Andrei Alexandrescu wrote:
> Something just dawned on me: in safe mode, struct static member
> functions will be preferred to struct non-static member functions.
> 
> Why?
> 
> Consider:
> 
> struct List(T) {
>     T payload;
>     List * next;
> 
>     void prepend(List * newNode) {
>         newNode.next = &this;
>     }
> }
> 
> This code can't make it in safe mode because it takes the address of
> this. In general, the compiler must assume that you might have created a
> List object on the stack, e.g.:
> 
> List * someFun() {
>     List local;
>     List * lst = new List;
>     local.prepend(lst);
>     return lst;
> }
> 
> Now even if there is no ostensible local address taking, the code is in
> error because it has escaped the address of a local.
> 
> So prepend() cannot be compiled.
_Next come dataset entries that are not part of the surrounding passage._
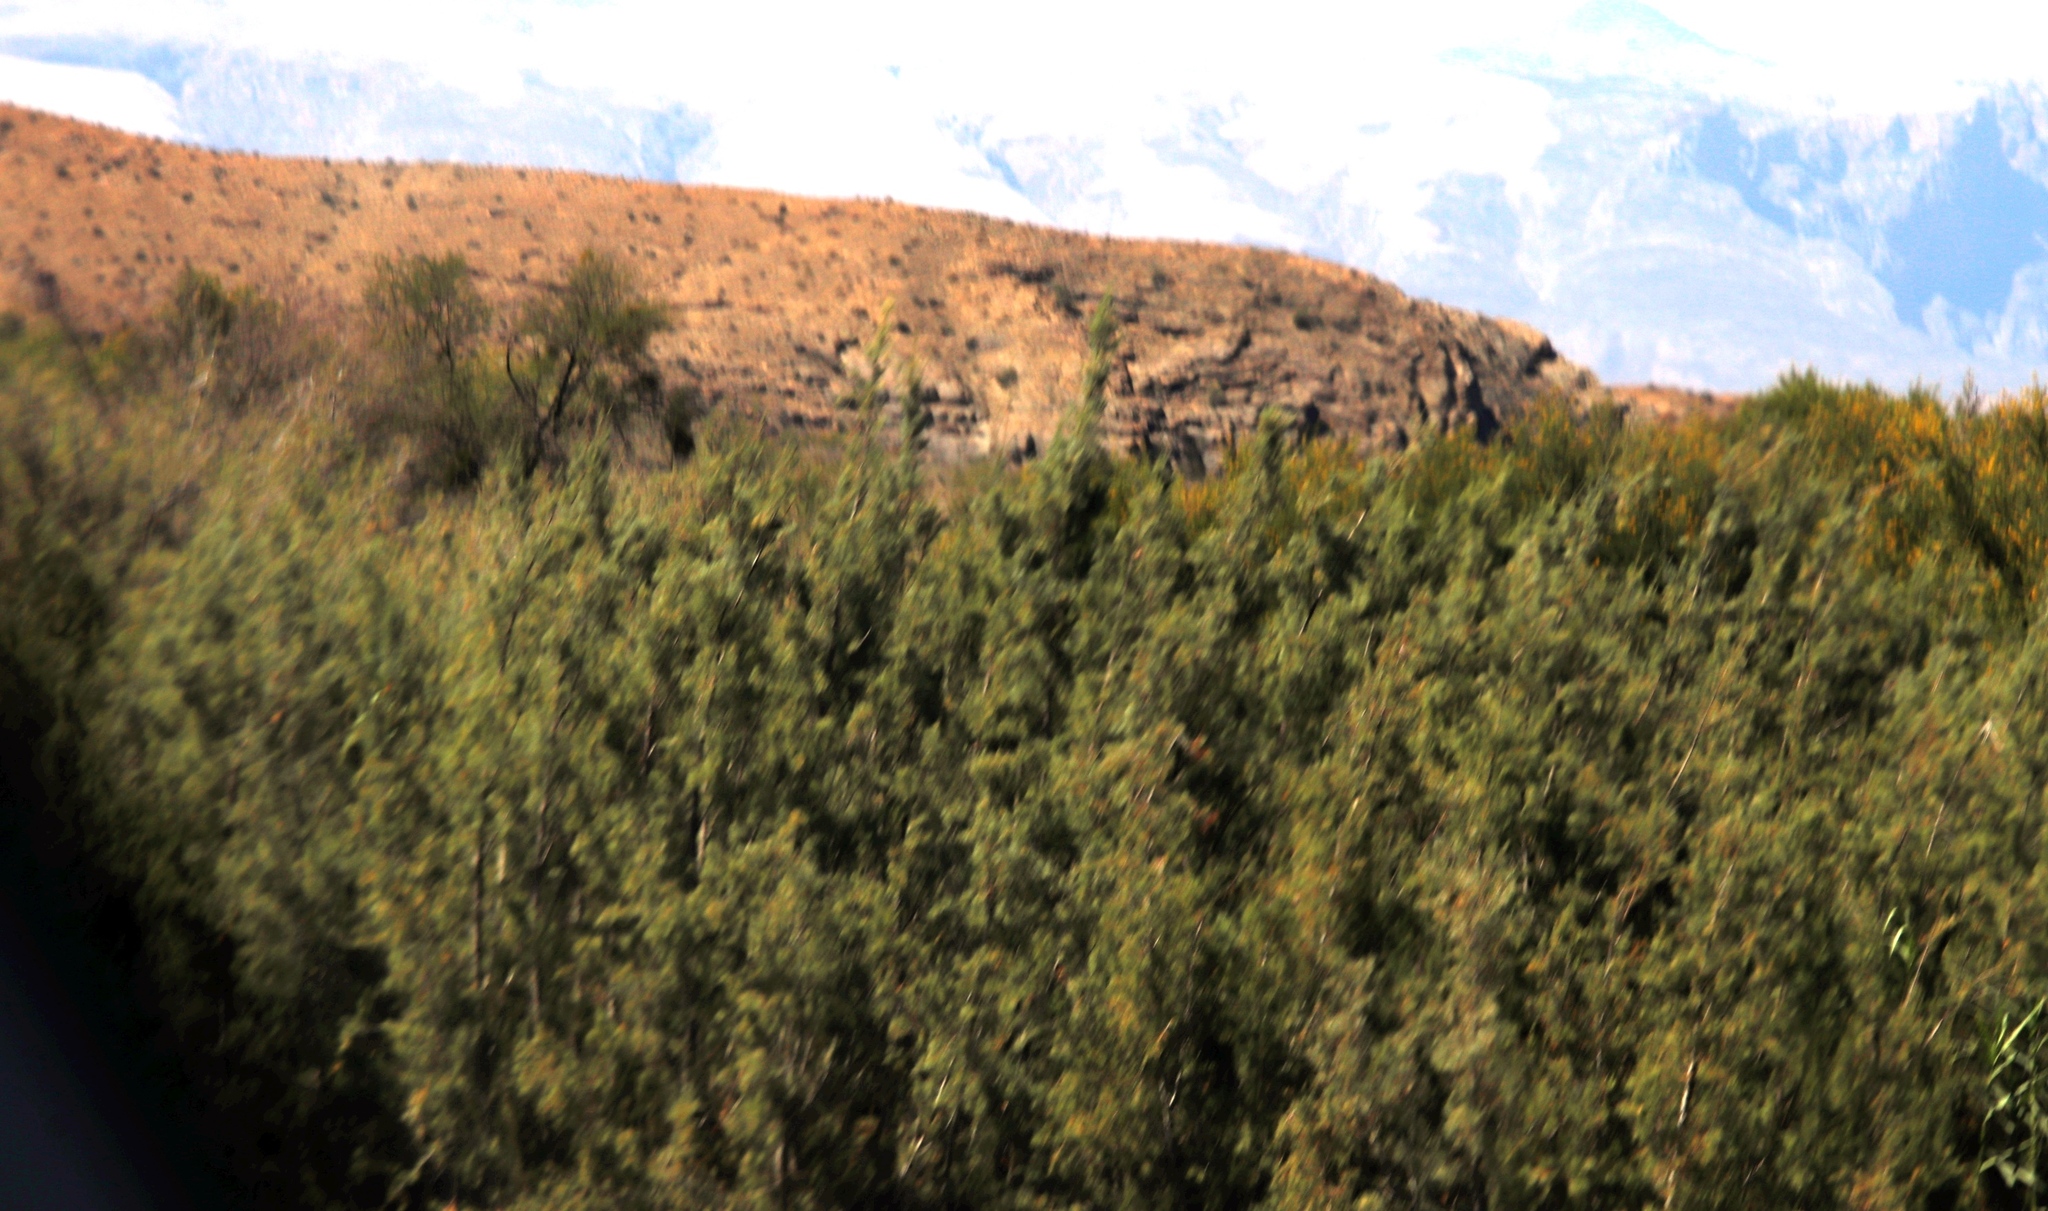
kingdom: Plantae
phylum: Tracheophyta
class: Magnoliopsida
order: Fabales
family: Fabaceae
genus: Vachellia
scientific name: Vachellia karroo
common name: Sweet thorn
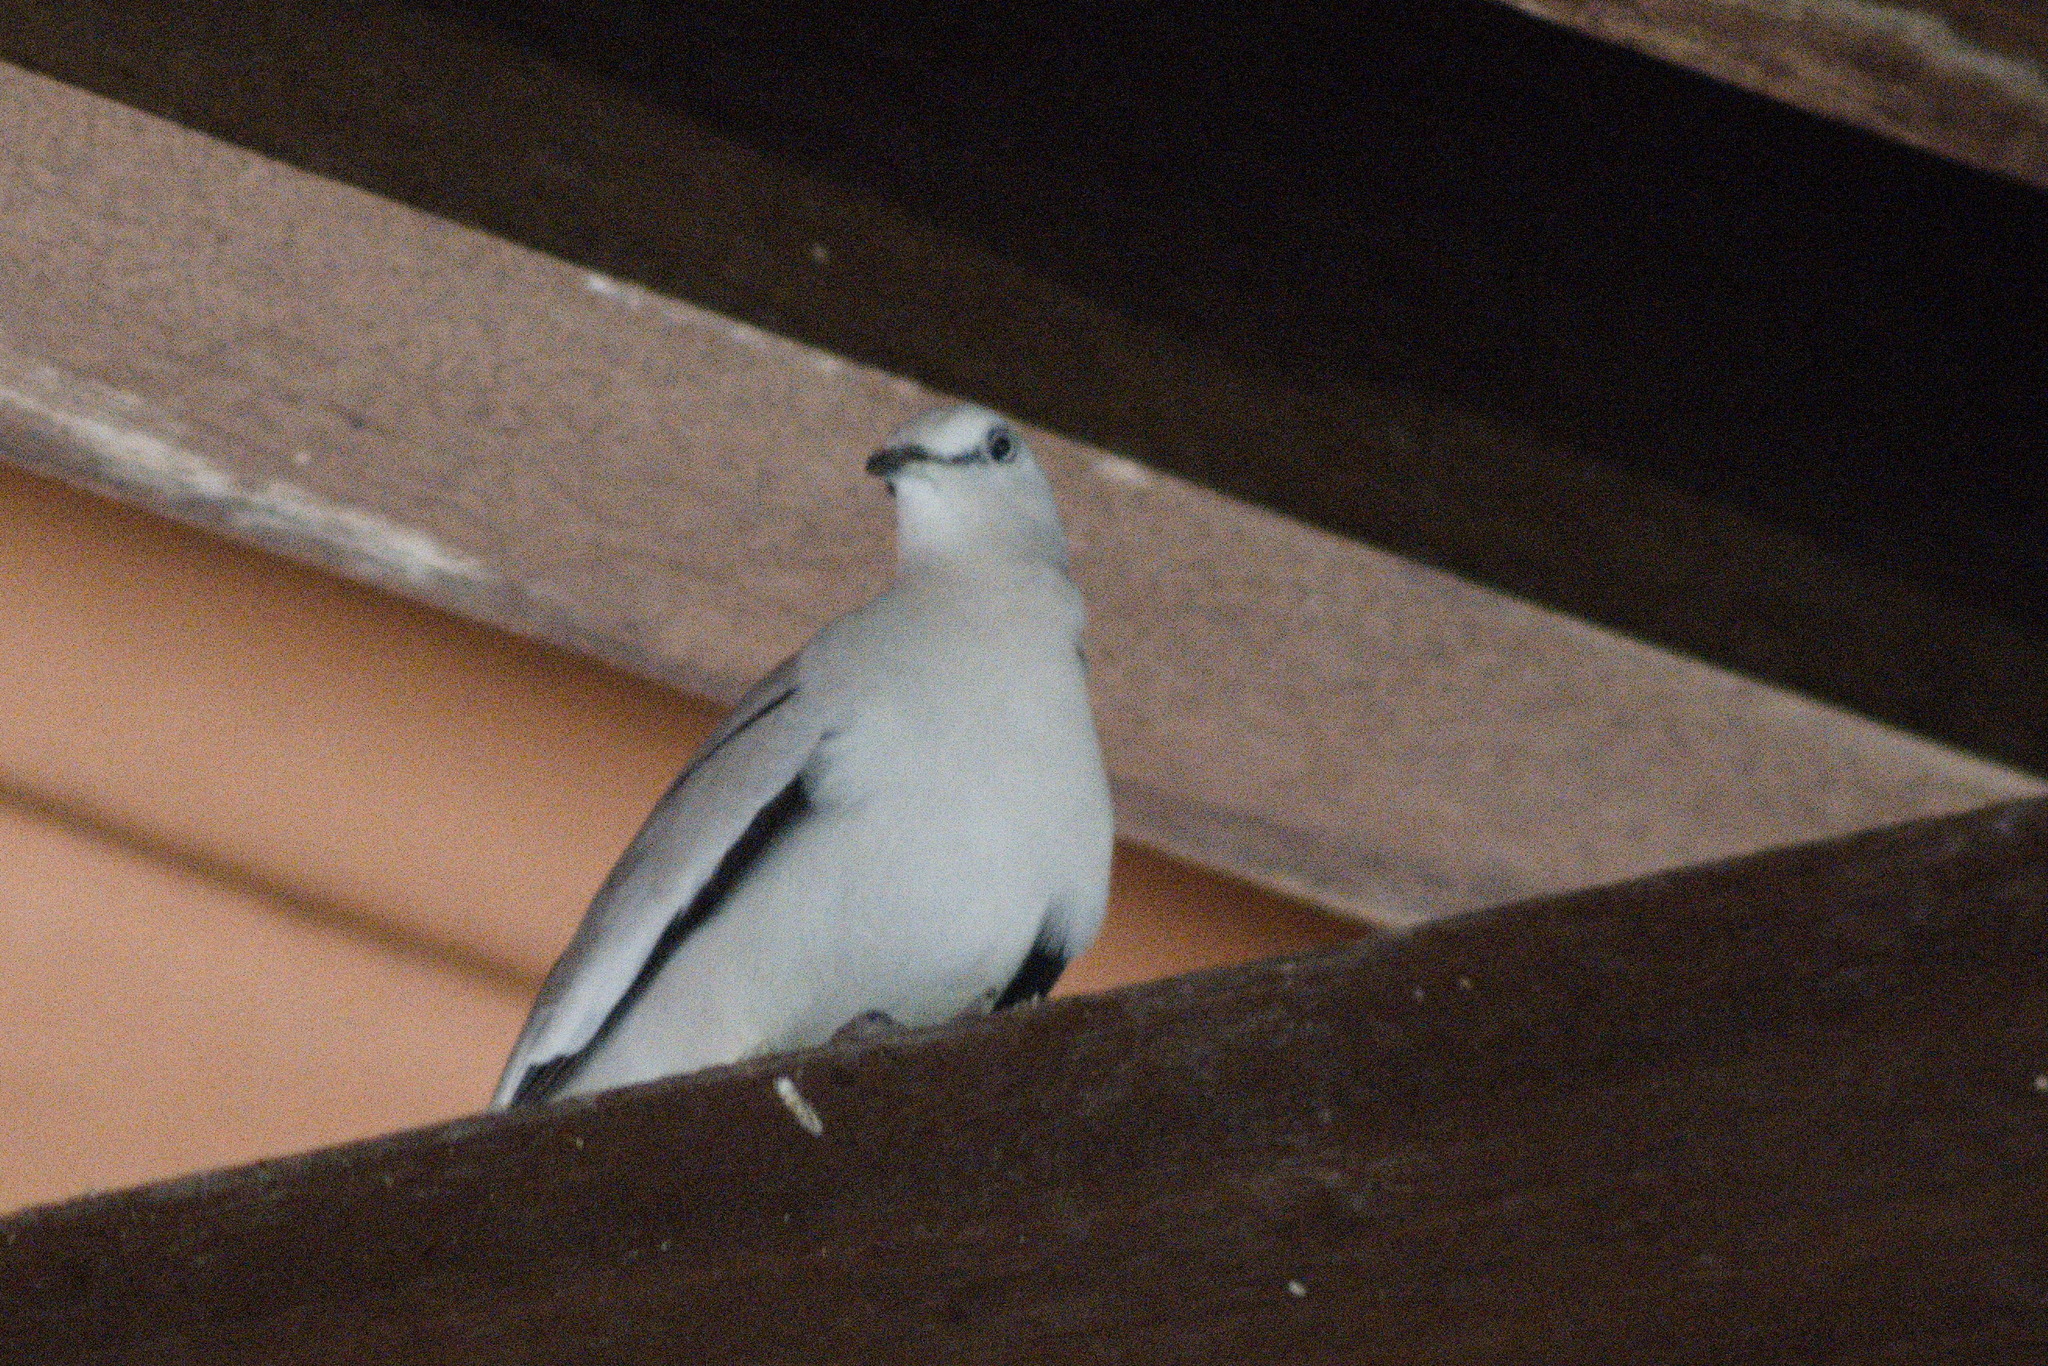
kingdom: Animalia
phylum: Chordata
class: Aves
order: Columbiformes
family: Columbidae
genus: Columbina
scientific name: Columbina picui
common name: Picui ground dove
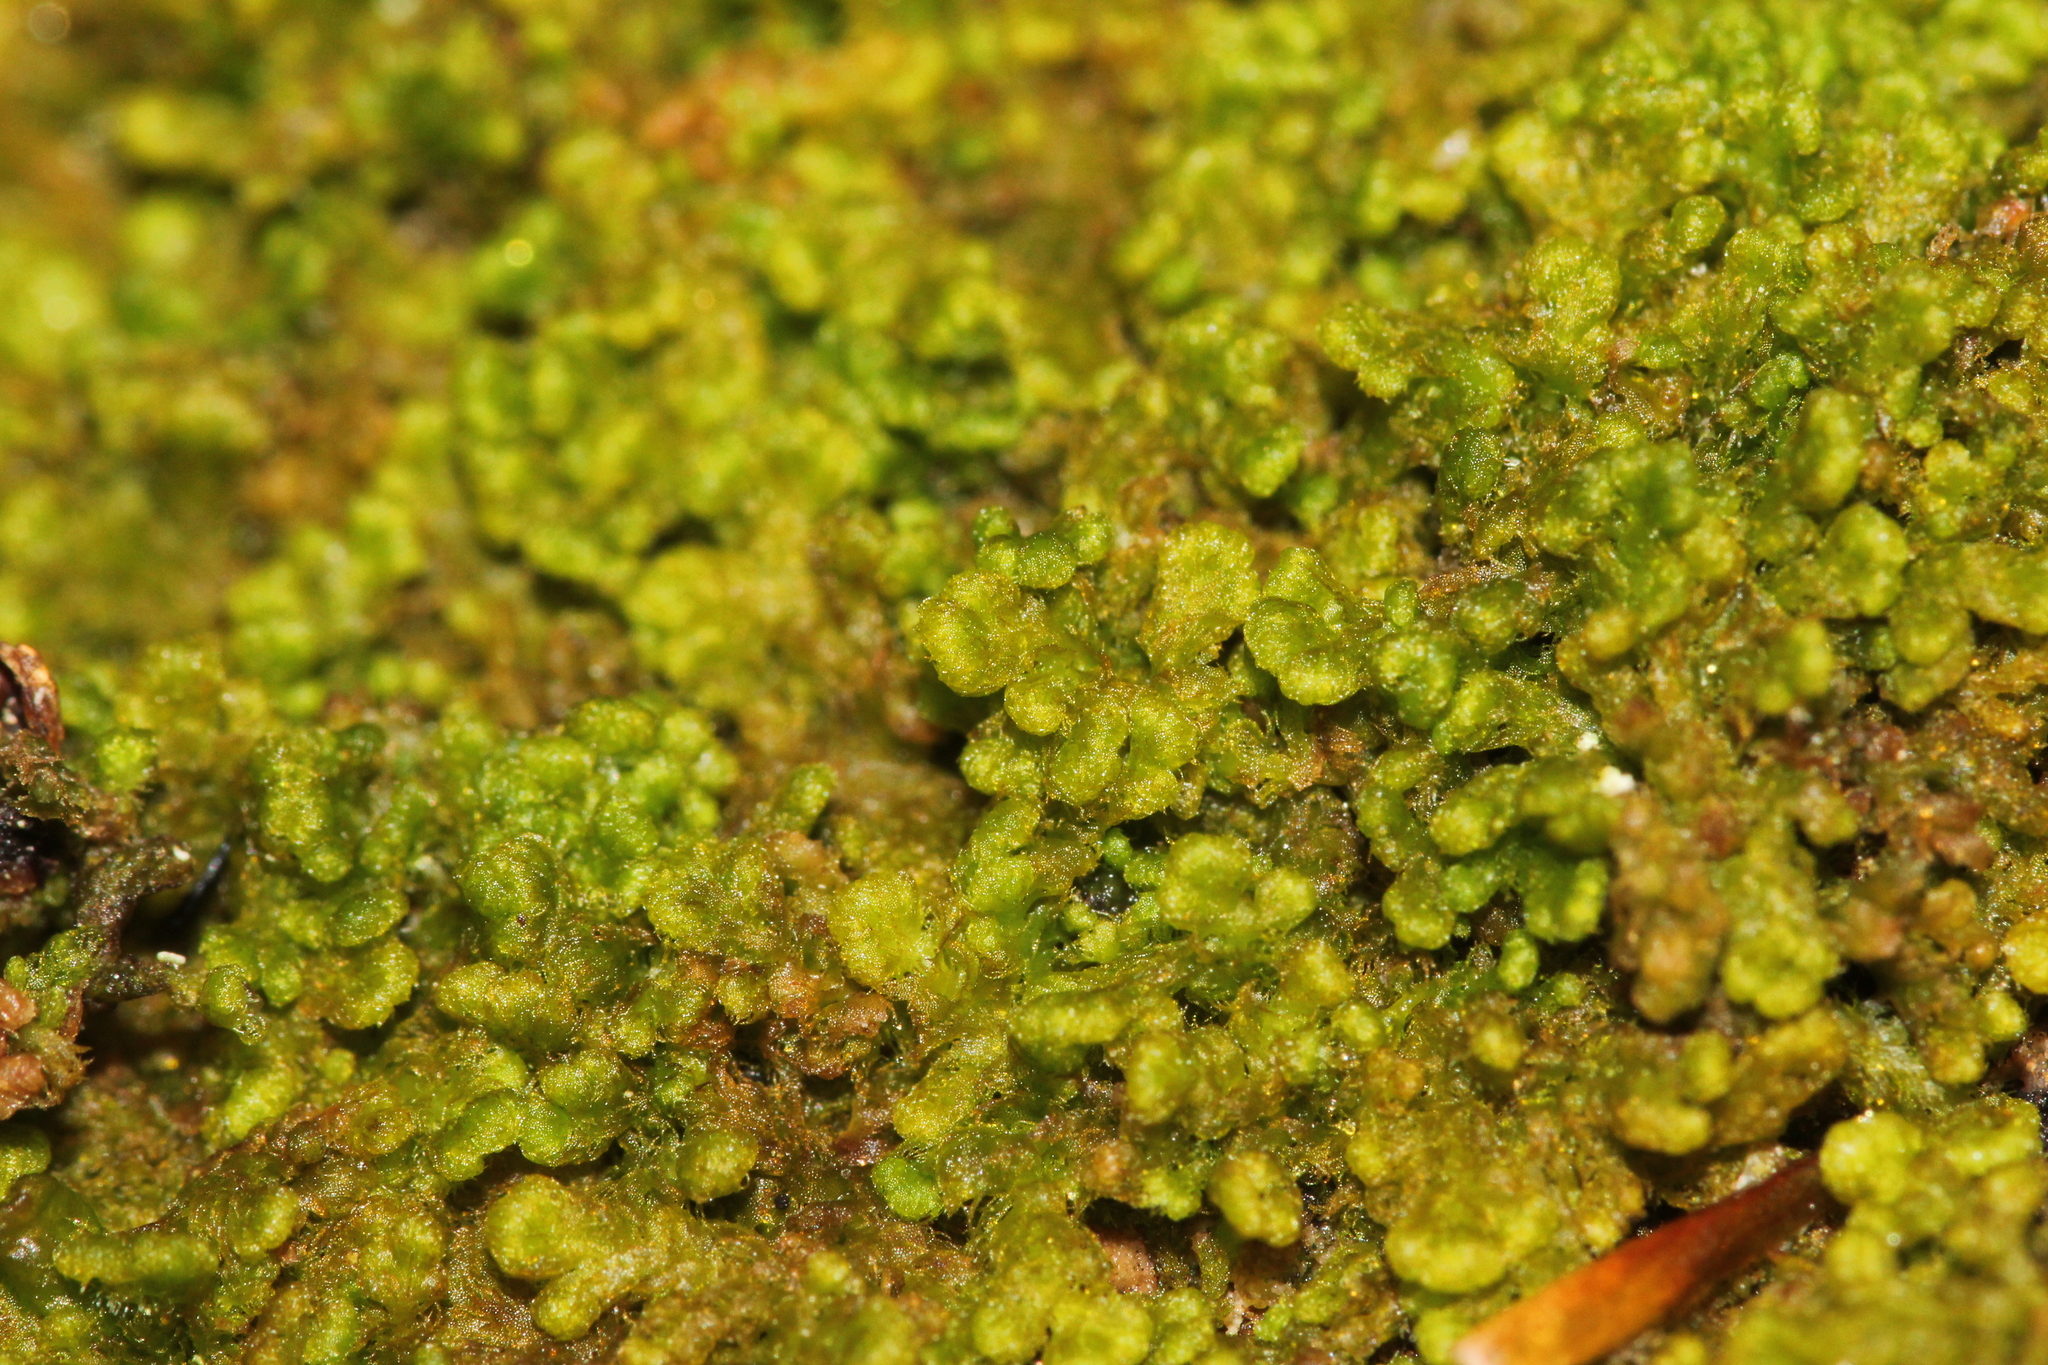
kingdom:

The way to make it compile in safe mode
> is:
> 
> 
> struct List(T) {
>     T payload;
>     List * next;
> 
>     static void prepend(List * zis, List * newNode) {
>         newNode.next = zis;
>     }
> }
> 
> Now the code compiles and is actually safe because it is impossible to
> pass the address of a local into prepend.
> 
> So get ready to use static a lot more ;o).
> 
> 
> Andrei

This looks to me like it implicates ref parameters in general.

> struct List(T) {
>     T payload;
>     List * next;
>
>     void prepend(List * newNode) {
>         newNode.next = &this;
>     }
> }

could be written as

struct List(T) {
    T payload;
    List * next;

    static void prepend(ref List zis, List * newNode) {
        newNode.next = &zis;
    }
}

It's not the same as the other static version, since zis is a ref and
not a pointer.

List * someFun() {
    List local;
    List * lst = new List;
    prepend(local,lst);    // <-- dubious; local is trying to hide
    return lst;            // <-- he got away
}

I think in the general case there might need to be some way to track
functions that have ref parameters.

Perhaps any ref parameter that has its address taken is marked as being
unable to accept local variables as arguments.  Additionally, it should
also not accept a parent function's ref parameters as arguments, since
those could be local to someone else.  Then if you rewrite member
functions as static versions with ref parameters as the zeroth arg, they
 will benefit from the analysis as well.

Maybe this is too complicated.  If not, hope it helps.